Vor der großen Moschee in Wien-Floridsdorf fanden sich am 14. Juni rund 180 Imame ein, die die Erklärung gleich vor Ort unterschrieben hatten und danach ein Banner mit den Worten „Vereint gegen Extremismus und Terror!“ hochhielten. Eine Botschaft, die an die „Mehrheitsbevölkerung und an die muslimische Community“ gerichtet ist, sagte Ramazan. Von der Aktion berichteten zahlreiche Medien.
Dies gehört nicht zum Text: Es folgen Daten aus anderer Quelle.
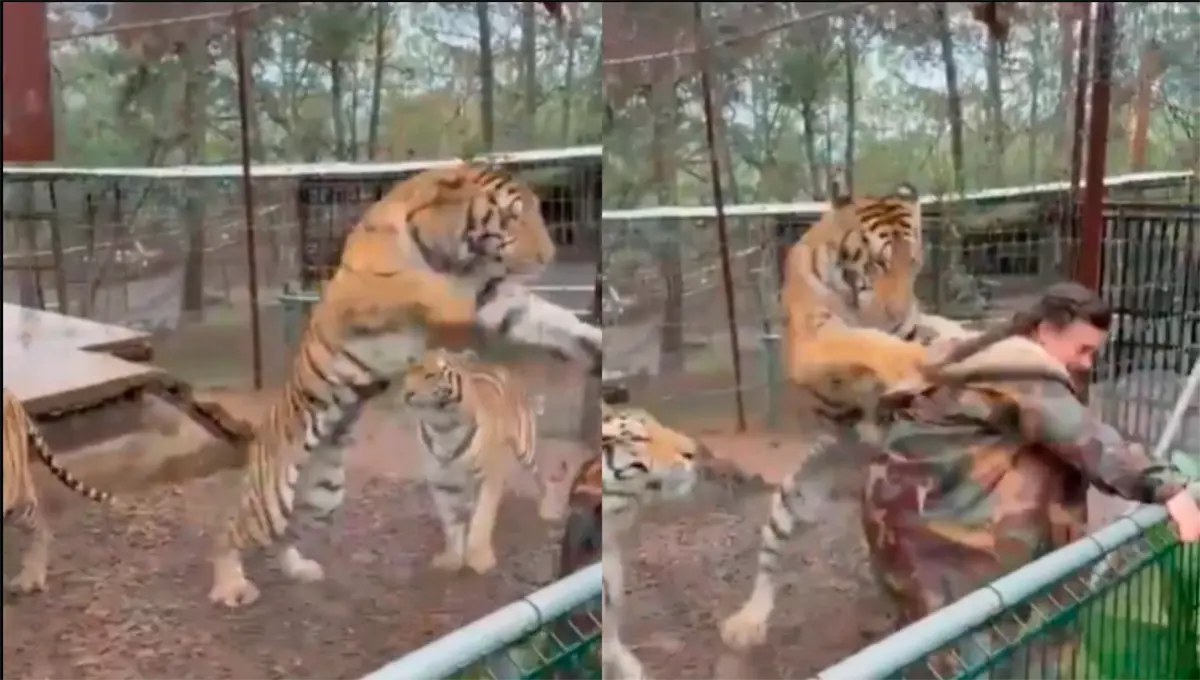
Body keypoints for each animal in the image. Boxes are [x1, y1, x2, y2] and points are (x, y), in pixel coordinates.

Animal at [399, 347, 563, 574]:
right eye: (411, 370)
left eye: (431, 375)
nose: (408, 393)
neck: (443, 430)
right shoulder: (442, 483)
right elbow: (450, 524)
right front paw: (452, 559)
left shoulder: (488, 477)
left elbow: (482, 517)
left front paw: (479, 559)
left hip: (525, 449)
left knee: (541, 477)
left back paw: (548, 510)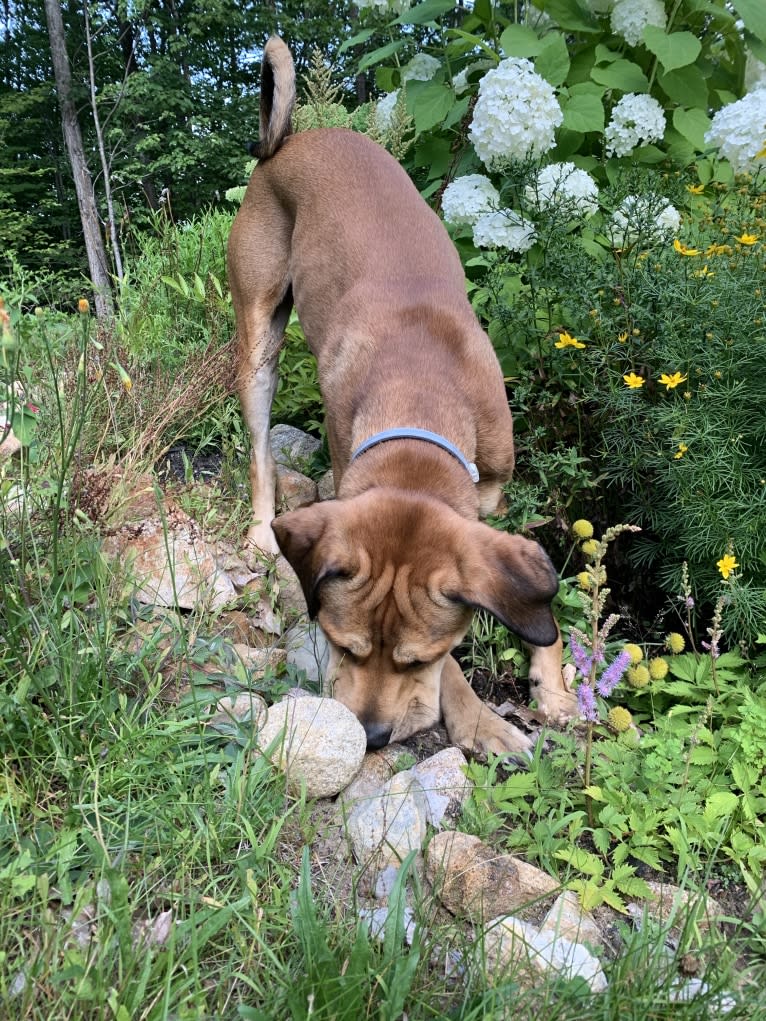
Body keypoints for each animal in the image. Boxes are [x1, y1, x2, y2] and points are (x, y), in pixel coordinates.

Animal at [230, 35, 580, 755]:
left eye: (417, 657)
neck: (420, 389)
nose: (372, 734)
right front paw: (481, 719)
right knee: (258, 447)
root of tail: (290, 142)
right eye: (342, 646)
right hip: (257, 342)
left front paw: (554, 688)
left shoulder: (490, 503)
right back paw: (258, 527)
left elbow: (538, 607)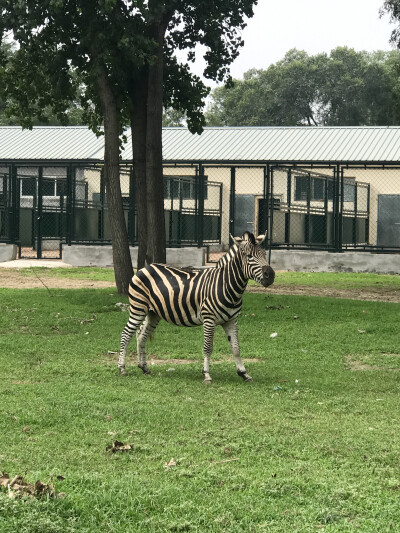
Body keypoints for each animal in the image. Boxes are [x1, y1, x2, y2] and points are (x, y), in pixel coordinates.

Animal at [119, 231, 276, 380]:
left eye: (264, 254)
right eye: (249, 256)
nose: (271, 275)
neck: (225, 285)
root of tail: (144, 268)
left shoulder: (231, 320)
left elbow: (236, 348)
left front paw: (243, 373)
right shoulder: (209, 319)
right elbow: (208, 348)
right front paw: (206, 374)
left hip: (153, 313)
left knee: (141, 335)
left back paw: (144, 367)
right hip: (138, 308)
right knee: (126, 333)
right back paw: (122, 368)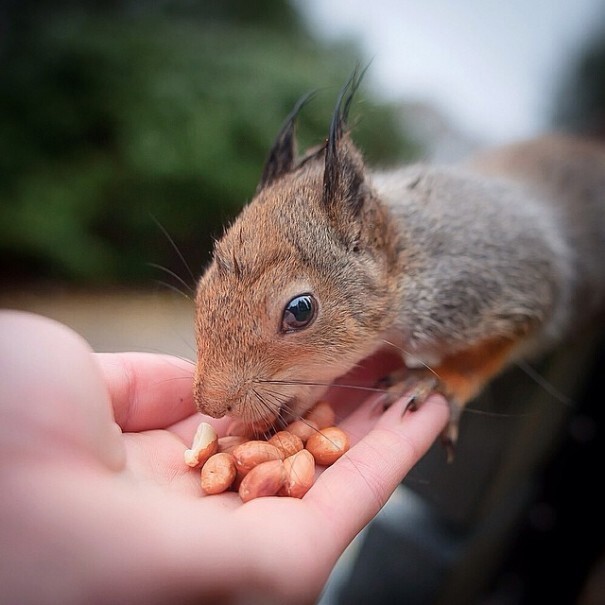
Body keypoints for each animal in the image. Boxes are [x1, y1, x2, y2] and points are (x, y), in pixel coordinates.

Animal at [191, 71, 604, 456]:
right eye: (201, 287)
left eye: (301, 310)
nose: (212, 405)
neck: (409, 262)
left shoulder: (507, 285)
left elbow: (500, 345)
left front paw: (438, 379)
30 Imame aus europäischen Ländern gedenken am Sonntag, 9. Juli 2017, in Berlin den Opfern vom Anschlag am Weihnachtsmarkt, bei dem 12 Menschen starben.

APA/dpa/AFP/Paul Zinken

Imame gedenken in Berlin der Terroropfer

Imame, die oft mit dem Image des Hasspredigers konfrontiert sind, setzen nicht nur in Österreich, sondern auch in anderen europäischen Ländern Zeichen gegen Terror. So verweigerten etwa 130 Imame in London Attentätern das Totengebet. Und auf einer Friedensmission sind derzeit 60 Imame aus Europa: Sie reisen in einem Bus zu Orten, an denen Anschläge verübt wurden - Berlin, Brüssel-Maelbeek, Saint-Etienne-du-Rouvray, Paris, Toulouse, Nizza. Dort gedenken sie der Opfer. Initiiert wurde die Aktion Marsch gegen Terror von dem Pariser Imam Hassen Chalghoumi und dem Künstler Marek Halter.

Demo „instrumentalisiert“

Für viel Beifall sorgte die Ankündigung der deutschen Islamwissenschaftlerin und Religionspädagogin Lamya Kaddor, in Köln einen Friedensmarsch unter dem Motto „Nicht mit uns“ zu organisieren. Statt der erwarteten 10.000 Menschen kamen etwa 2.500. Kritik an Muslimen war die Folge. „Der Aufstand der anständigen Muslime bleibt aus“, auch seien türkische Hochzeiten besser besucht als der Friedensmarsch, hieß es etwa in der deutschen Tageszeitung „Die Welt“.

Demonstration Köln

APA/dpa/Henning Kaiser

Muslime und Nicht-Muslime marschierten in Köln gemeinsam gegen Terror

Kaddor: „Extremisten stärker ächten“

Kaddor kritisiert, dass der Friedensmarsch zum Teil instrumentalisiert werde, um gegen Muslime Stimmung zu machen. Das Fernbleiben vieler Muslime führt sie darauf zurück, dass es schwierig sei, die zahlreichen nicht in Vereinen organisierten Muslime zu erreichen, wie sie gegenüber religion.ORF.at erklärte. Der größte Moscheeverband DITIB hatte nicht teilnehmen wollen, weil er sich an der Art der Organisation störte, eine Demo im Fastenmonat Ramadan für unzumutbar hielt und eine „muslimische“ Anti-Terror-Demo für Muslime als stigmatisierend erachtet, wie der Verband in einer Aussendung erklärte.

Kaddor sieht Muslime allerdings in der Pflicht, sich noch stärker von Extremismus abzugrenzen, auch um jenen, die mit gewalttätigen Islamisten „liebäugeln“, zu zeigen, „dass sie sich außerhalb des Mainstreams befinden“. Diese gesellschaftliche Ächtung geschehe „noch zu wenig“.